Marino – Tax Court of Canada finds that an individual not within s. 2(1) or (3) was not a taxpayer who could generate a tuition tax credit

An individual with no connection to Canada paid a lot in tuition fees while in attendance at U.S. universities prior to 2012 then, on immigrating to Canada, claimed his purported unused tuition tax credits as a deduction from Canadian tax.

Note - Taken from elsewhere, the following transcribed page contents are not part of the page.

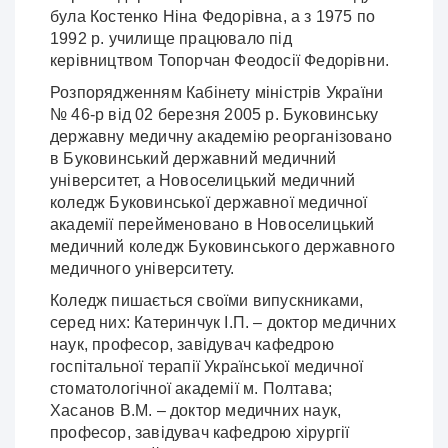
була Костенко Ніна Федорівна, а з 1975 по
1992 р. училище працювало під
керівництвом Топорчан Феодосії Федорівни.
Розпорядженням Кабінету міністрів України
№ 46-р від 02 березня 2005 р. Буковинську
державну медичну академію реорганізовано
в Буковинський державний медичний
університет, а Новоселицький медичний
коледж Буковинської державної медичної
академії перейменовано в Новоселицький
медичний коледж Буковинського державного
медичного університету.
Коледж пишається своїми випускниками,
серед них: Катеринчук І.П. – доктор медичних
наук, професор, завідувач кафедрою
госпітальної терапії Української медичної
стоматологічної академії м. Полтава;
Хасанов В.М. – доктор медичних наук,
професор, завідувач кафедрою хірургії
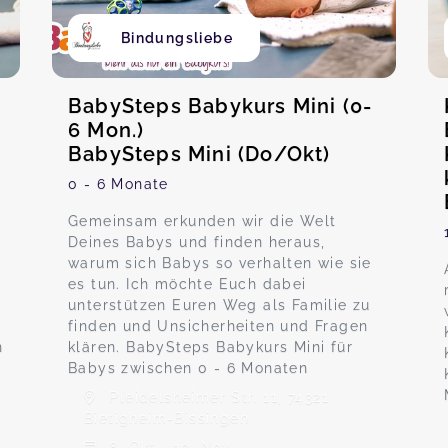
Bindungsliebe
-
BabySteps Babykurs Mini (0-
6 Mon.)
BabySteps Mini (Do/Okt)
0 - 6 Monate
Gemeinsam erkunden wir die Welt
Deines Babys und finden heraus,
warum sich Babys so verhalten wie sie
es tun. Ich möchte Euch dabei
unterstützen Euren Weg als Familie zu
finden und Unsicherheiten und Fragen
n
klären. BabySteps Babykurs Mini für
Babys zwischen 0 - 6 Monaten
Pleidelsheimer Str. 11, 74321
Bietigheim-Bissingen
8. Okt - 19. Nov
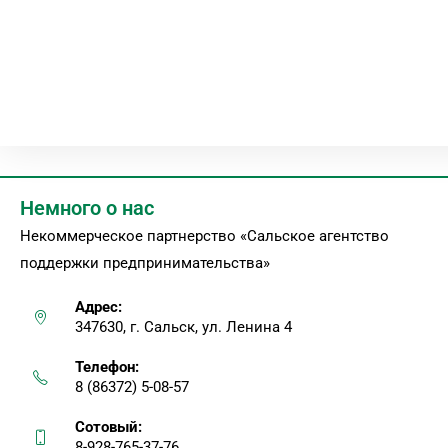
Немного о нас
Некоммерческое партнерство «Сальское агентство
поддержки предпринимательства»
Адрес:
347630, г. Сальск, ул. Ленина 4
Телефон:
8 (86372) 5-08-57
Сотовый:
8-928-765-37-76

Given that the tax credit provisions referred to an individual’s “taxation year,” the Crown successfully argued the Oceanspan principle that “a non-resident with no source of income in Canada, was not a ‘taxpayer’ and therefore did not have a taxation year.” Monaghan J rejected the taxpayer’s position that s. 250.1(a) had the effect of deeming any non-resident to have a taxation year - and instead indicated that this provision only “applies where a non-resident must have a taxation year if a provision of the Act is to operate as it is intended to operate, including in respect of another taxpayer,” for example, respecting a non-resident trust with a resident beneficiary recognizing income under s. 104(13) based on when that trust has a taxation year end.

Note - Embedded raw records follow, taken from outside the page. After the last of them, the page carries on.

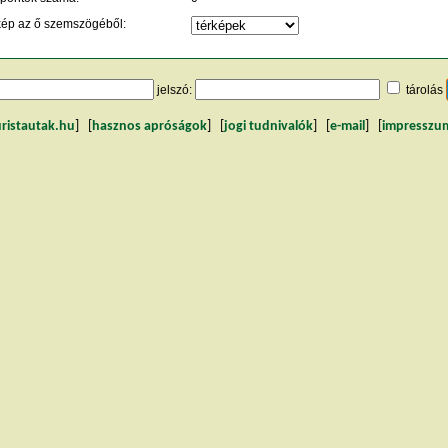
kép az ő szemszögéből:
jelszó:
tárolás
uristautak.hu
] [
hasznos apróságok
] [
jogi tudnivalók
] [
e-mail
] [
impresszu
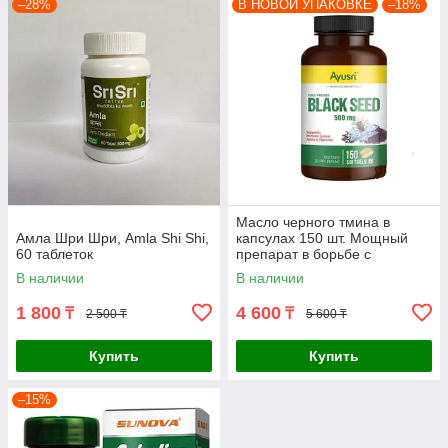
–28%
В НОВОЙ УПАКОВКЕ
–18%
Масло черного тмина в
Амла Шри Шри, Amla Shi Shi,
капсулах 150 шт. Мощный
60 таблеток
препарат в борьбе с
вирусными, грибковыми
В наличии
В наличии
заболеваниями
1 800
4 600
₸
₸
2 500 ₸
5 600 ₸
Купить
Купить
–15%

She also found against the taxpayer on less esoteric grounds, namely, that the tuition tax credit provision (s. 118.5(1)(b)) “applies for one purpose only: ‘for the purpose of computing the tax payable by an individual for a taxation year.’,” so that:

[A] person will not be an individual for purposes of section 118.5 in a particular year unless that individual is a taxpayer in that year because the individual is described in subsection 2(1) or 2(3) and is potentially liable to tax in Canada under Part I.

The taxpayer was described in neither s. 2(1) nor (3) prior to 2012.

Neal Armstrong. Summaries of Marino v. The Queen, 2020 TCC 50 under s. 118.5(1)(b) and s. 250.1(a).